Help me out guys! I am wanting to buy some Beyeren 5's with the 40 mm backspacing. Could I squeeze 255/40 17's in the front? My 245's Fuzions on my stock 17's have a good bit of clearance now. I was thinking with the extra 8 mm offset of the Beyern 5's, I could hopefully have 255's all the way around so I can rotate my tires again. 
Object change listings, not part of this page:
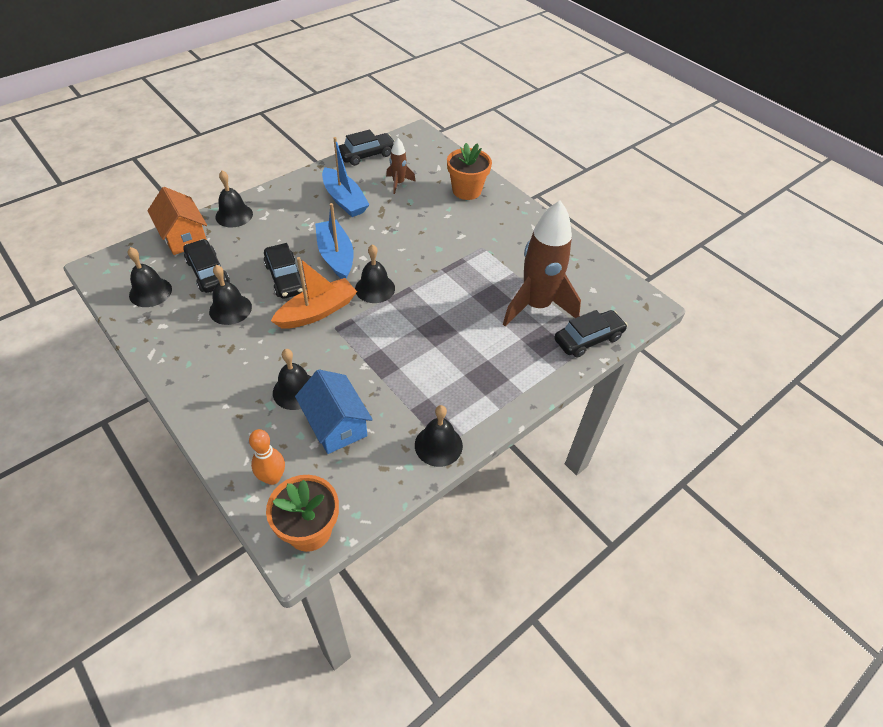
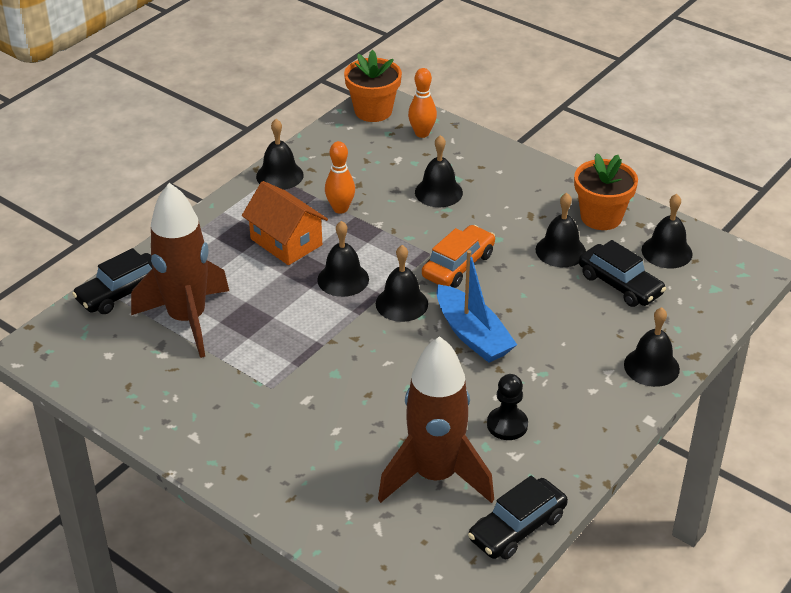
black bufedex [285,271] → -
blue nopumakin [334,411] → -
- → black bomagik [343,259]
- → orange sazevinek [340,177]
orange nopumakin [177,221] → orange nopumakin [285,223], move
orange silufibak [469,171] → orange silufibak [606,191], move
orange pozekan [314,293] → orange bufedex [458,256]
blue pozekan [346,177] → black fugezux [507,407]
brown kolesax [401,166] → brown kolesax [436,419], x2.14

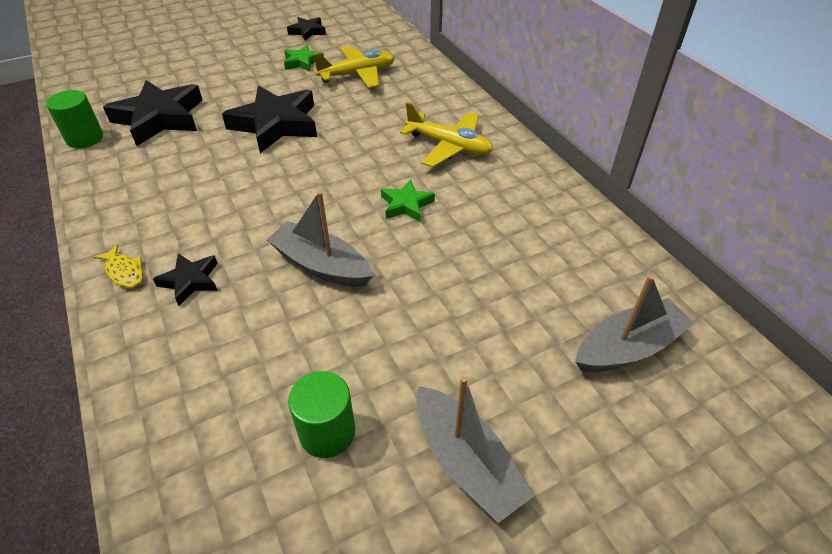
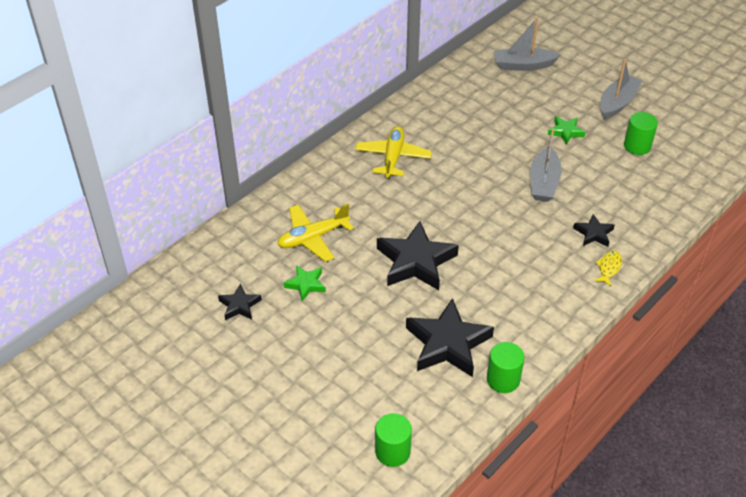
- → green mifufux [393,440]
green fuvozizin [408,200] → green fuvozizin [567,130], move
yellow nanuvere [354,67] → yellow nanuvere [315,233], 75 degrees counterclockwise
grey pozekan [635,323] → grey pozekan [527,44], 45 degrees counterclockwise

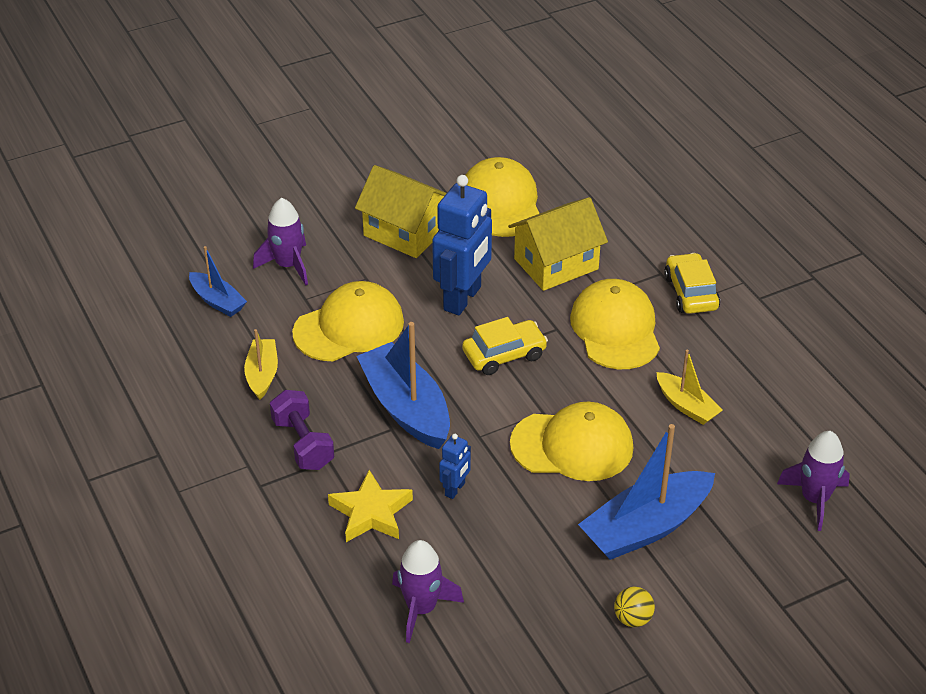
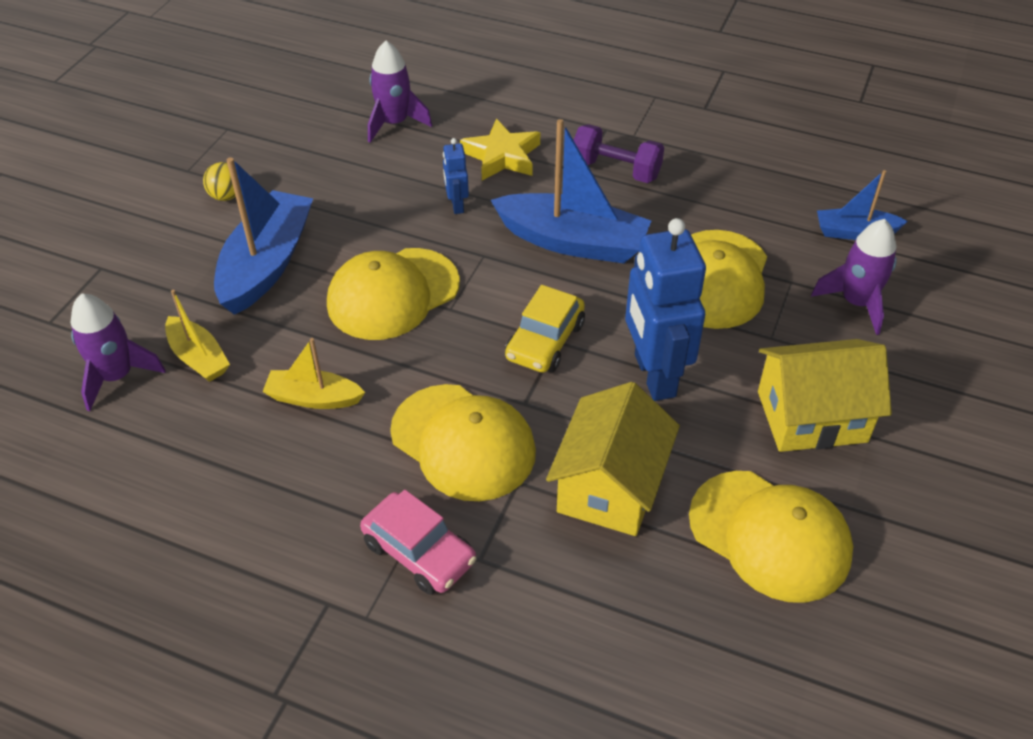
yellow pozekan [261,364] → yellow pozekan [197,336], move
yellow bufedex [692,283] → pink bufedex [418,542]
Any help greatly appreciated!


----------



## LYNMUP (Nov 26, 2005)

It's been a while soo....bump!


----------



## huskerGTO (May 8, 2005)

I honestly don't know crap about wheel and tire spacing. sorry chris!


----------



## LYNMUP (Nov 26, 2005)

Whats up Dave! I'm in a much warmer place right now. :seeya:


----------



## stimeybob (Jan 10, 2007)

I don't think you'll be able to do that. Most already have rubbing problems on factory 245's


----------



## socal gto (Mar 10, 2006)

Try getting ahold of tbyrne. Hell they are their rims they would probably know.


----------



## huskerGTO (May 8, 2005)

where you at dood? special assignment, or vaca? :cheers


----------



## LYNMUP (Nov 26, 2005)

huskerGTO said:


> where you at dood? special assignment, or vaca? :cheers



I'm at an undisclosed location in the desert. I'll be home in late April. 

BTW, I installed some Kooks LT before I left. WOW!!


----------